M.A
M.A

Reputation: 65

Count occurrences of a variable having two given values corresponding to one value of another variable

As it can be seen in the picture, I have a column with order numbers and a column with material numbers.

I want to find how often a pair of materials occur in the same order.

The problem is that I have 30000 rows of order numbers and 700 unique material numbers. Is it even possible?

I was thinking if it was easier to make a matrix with the 700 material numbers both in rows and column, and count number occurrences.

PICTURE

EDIT: The first picture was not a good example. I uploaded this second picture with random material numbers. So I want it to count for each pair (example 10-11, as I highlighted), how many times the appear in the same order.
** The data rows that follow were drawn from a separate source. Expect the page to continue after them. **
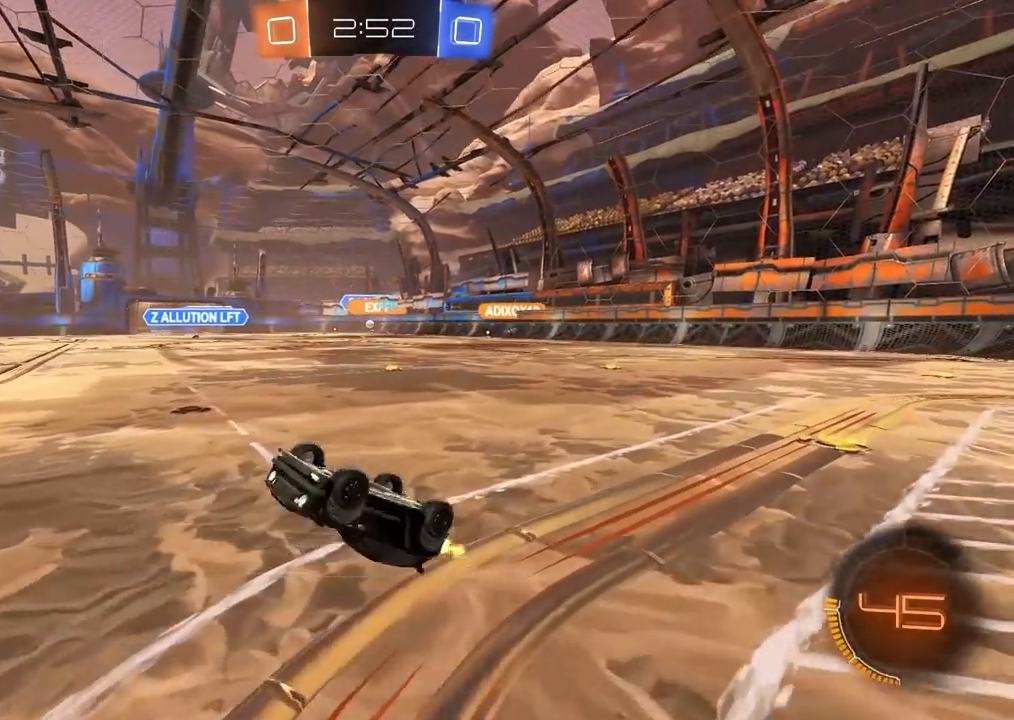
{"dt_ms": 500, "buttons": ["R2"], "left_stick": "left", "right_stick": "center", "events": [[350, "left_stick", "left"]]}
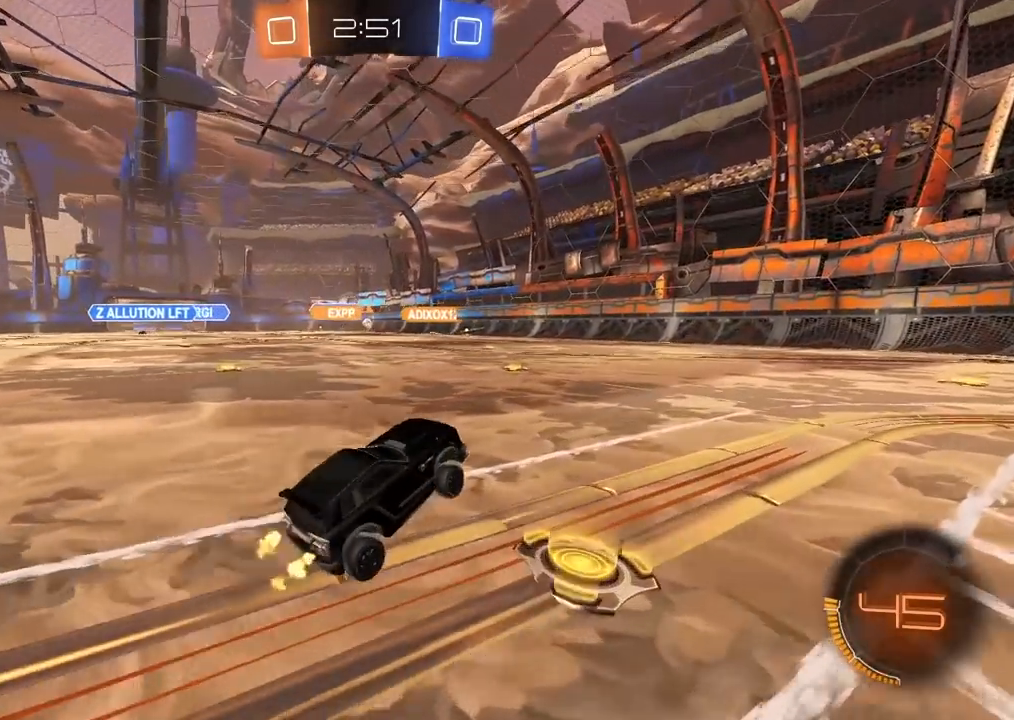
{"dt_ms": 500, "buttons": ["CIRCLE", "R2"], "left_stick": "left", "right_stick": "center", "events": [[300, "CIRCLE", "down"], [333, "left_stick", "center"], [450, "left_stick", "left"]]}
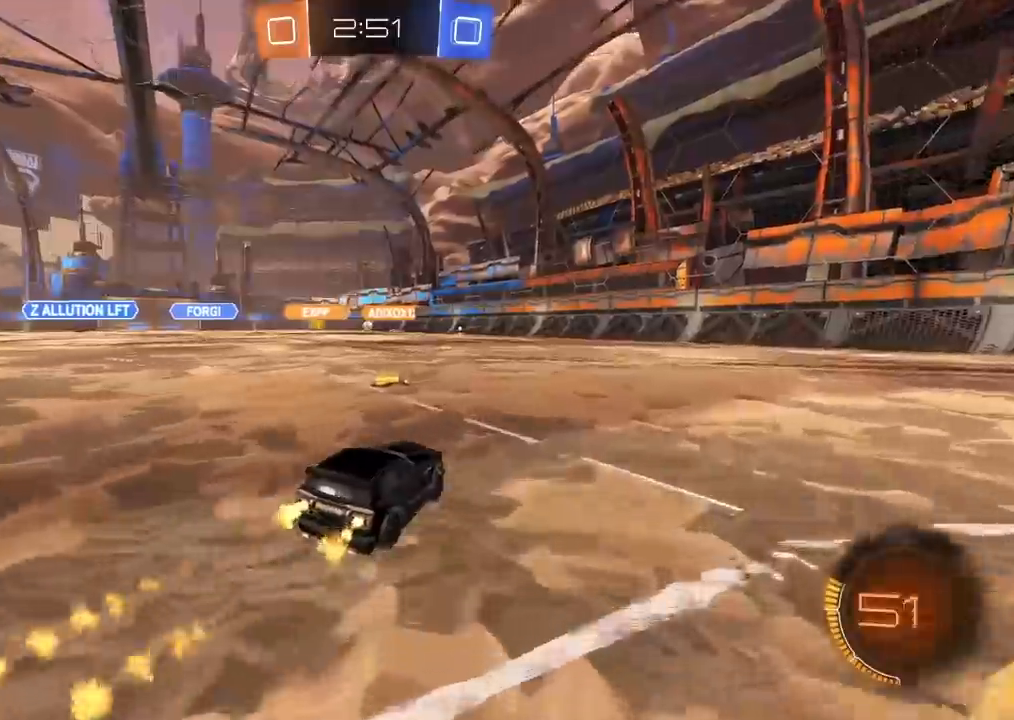
{"dt_ms": 500, "buttons": ["R2"], "left_stick": "center", "right_stick": "center", "events": [[133, "left_stick", "center"], [350, "CIRCLE", "up"]]}
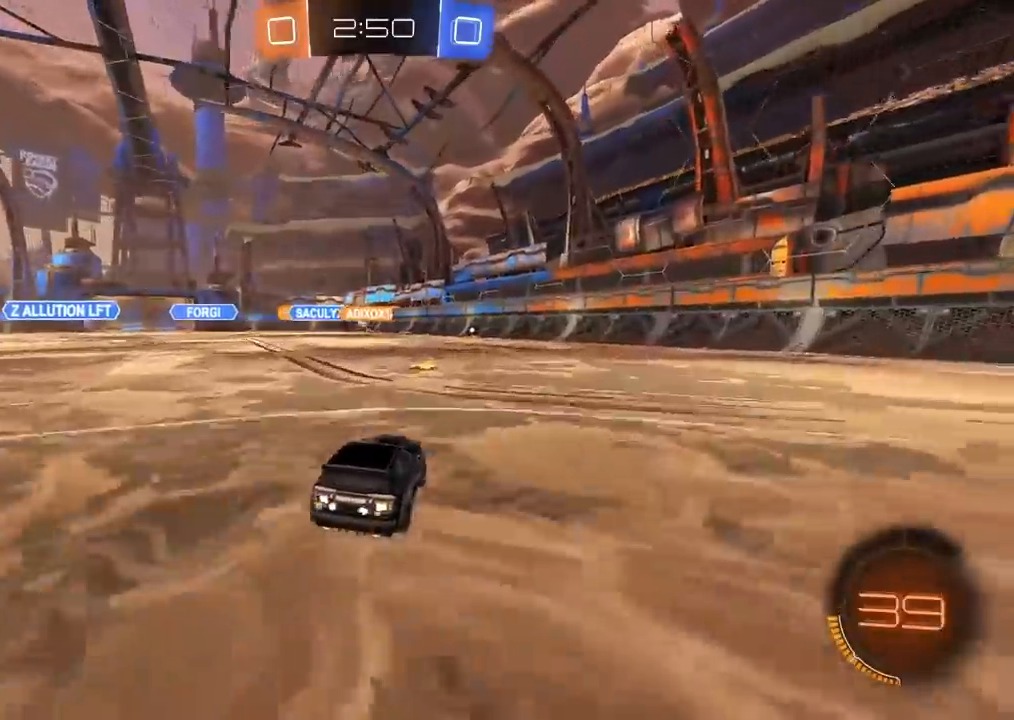
{"dt_ms": 500, "buttons": ["CIRCLE", "R2"], "left_stick": "center", "right_stick": "center", "events": [[150, "left_stick", "left"], [283, "CIRCLE", "down"], [433, "left_stick", "center"]]}
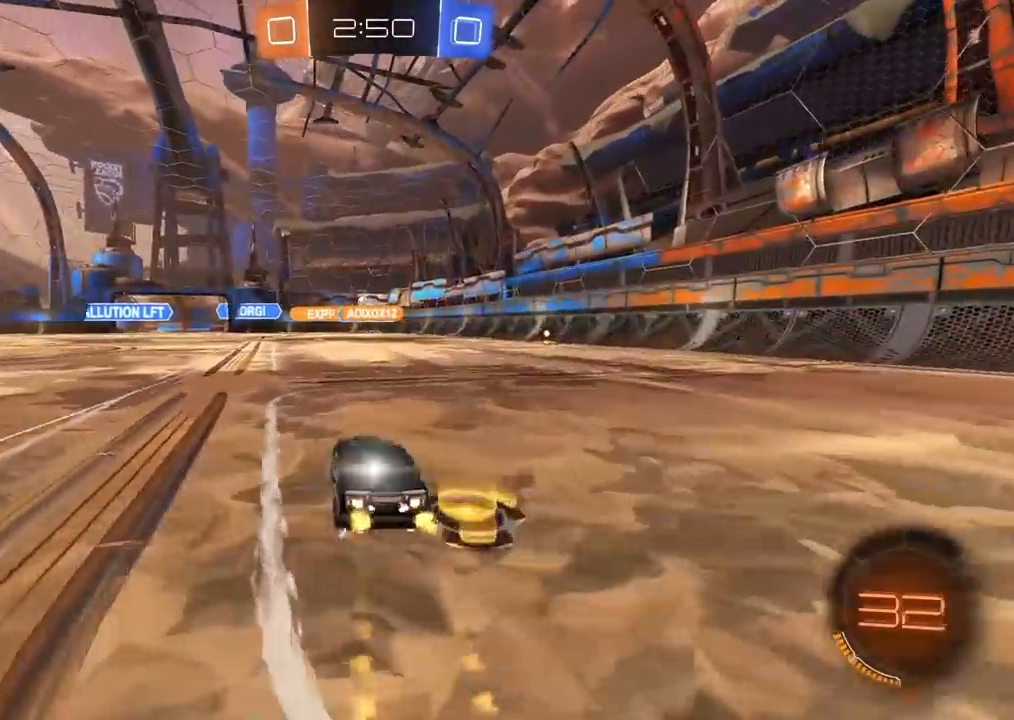
{"dt_ms": 500, "buttons": ["R2"], "left_stick": "left", "right_stick": "center", "events": [[117, "left_stick", "right"], [200, "CIRCLE", "up"], [350, "left_stick", "center"], [400, "left_stick", "left"]]}
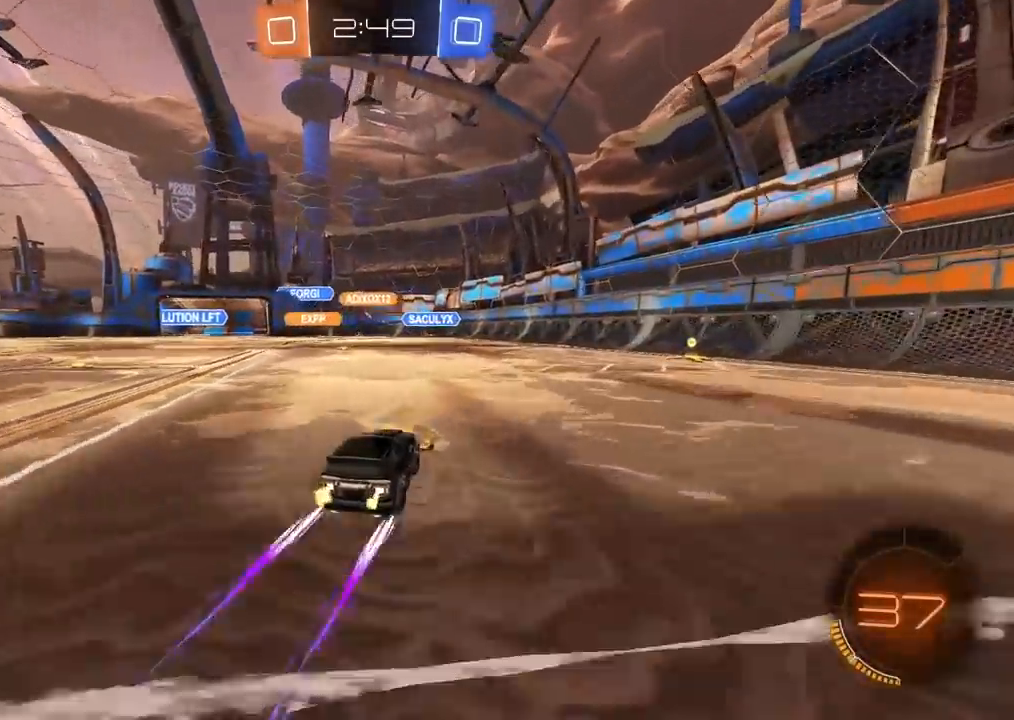
{"dt_ms": 1000, "buttons": ["R2"], "left_stick": "right", "right_stick": "center", "events": [[167, "left_stick", "center"], [417, "left_stick", "right"], [783, "L1", "down"], [883, "L1", "up"]]}
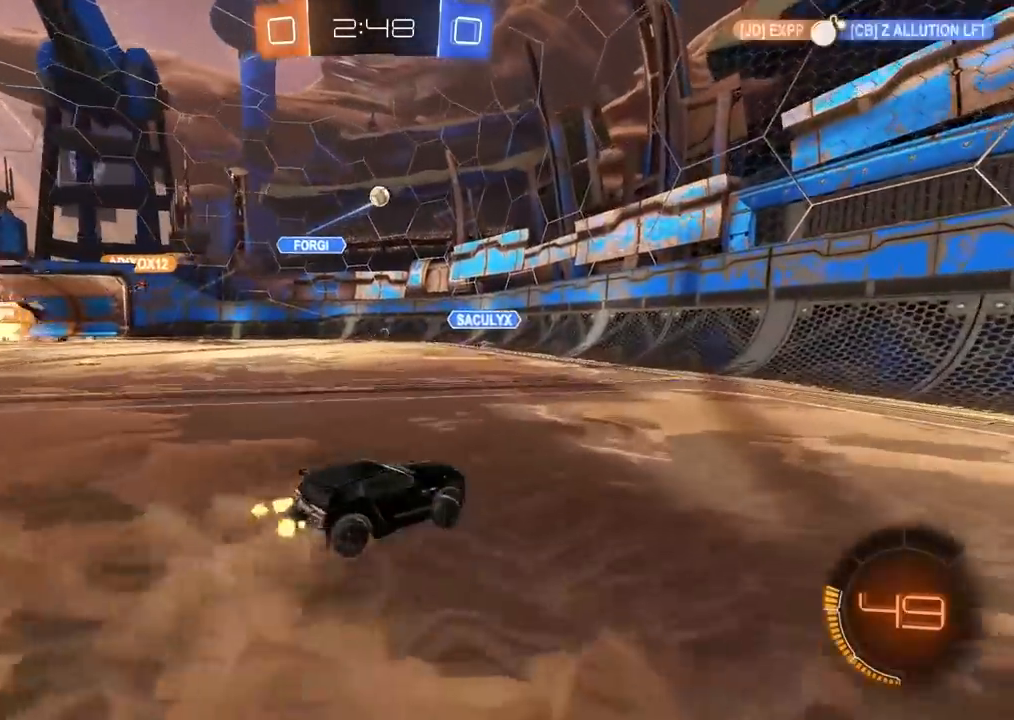
{"dt_ms": 500, "buttons": ["CIRCLE", "R2"], "left_stick": "right", "right_stick": "center", "events": [[233, "CIRCLE", "down"], [267, "left_stick", "center"], [350, "left_stick", "right"]]}
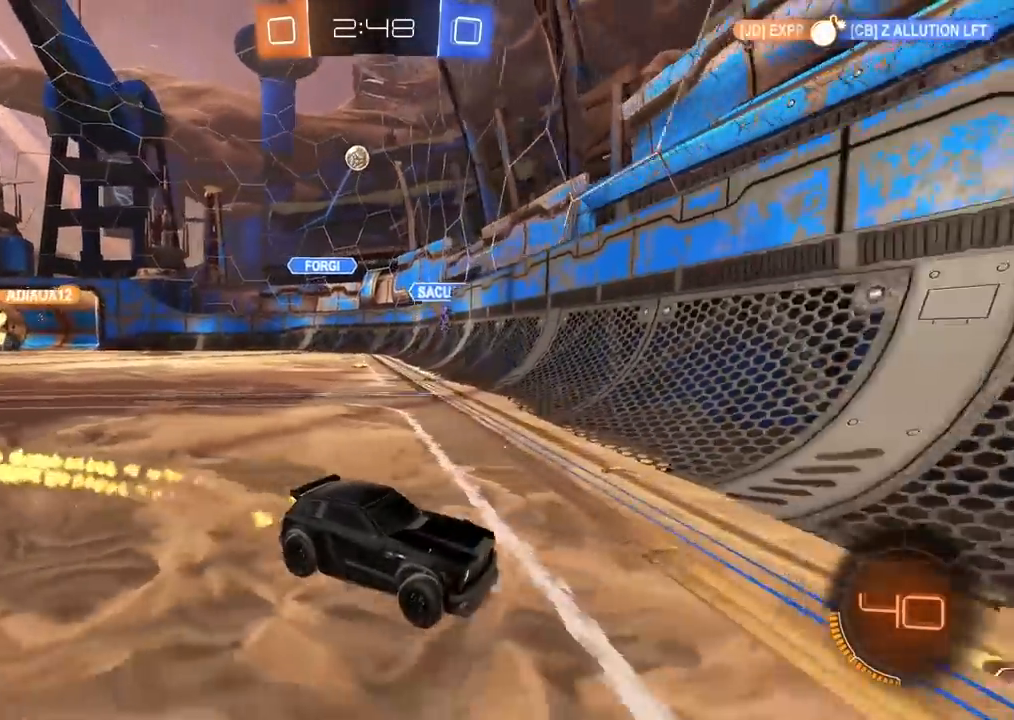
{"dt_ms": 500, "buttons": ["R2"], "left_stick": "center", "right_stick": "center", "events": [[50, "CIRCLE", "up"], [500, "left_stick", "center"]]}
As it can be seen, 10&11 appear in 3 different orders.

PICTURE2

Upvotes: 1

Views: 329

Answers (3)

purpleblade98
purpleblade98

Reputation: 87

Building on the awesome code from @Syncrossus, you can with a couple small edits, get the results repeated across the table (i.e. since each combination has two cells where it meets, fill in that count for both cells, looks cleaner imo), as well as add a column to count all the ones that have no match.

To do the extra column, be sure to set

Pairs <- as.data.frame(matrix(data = 0, nrow = number_materials, ncol = number_materials + 1))
colnames(Pairs) <- c(all_materials, "By itself")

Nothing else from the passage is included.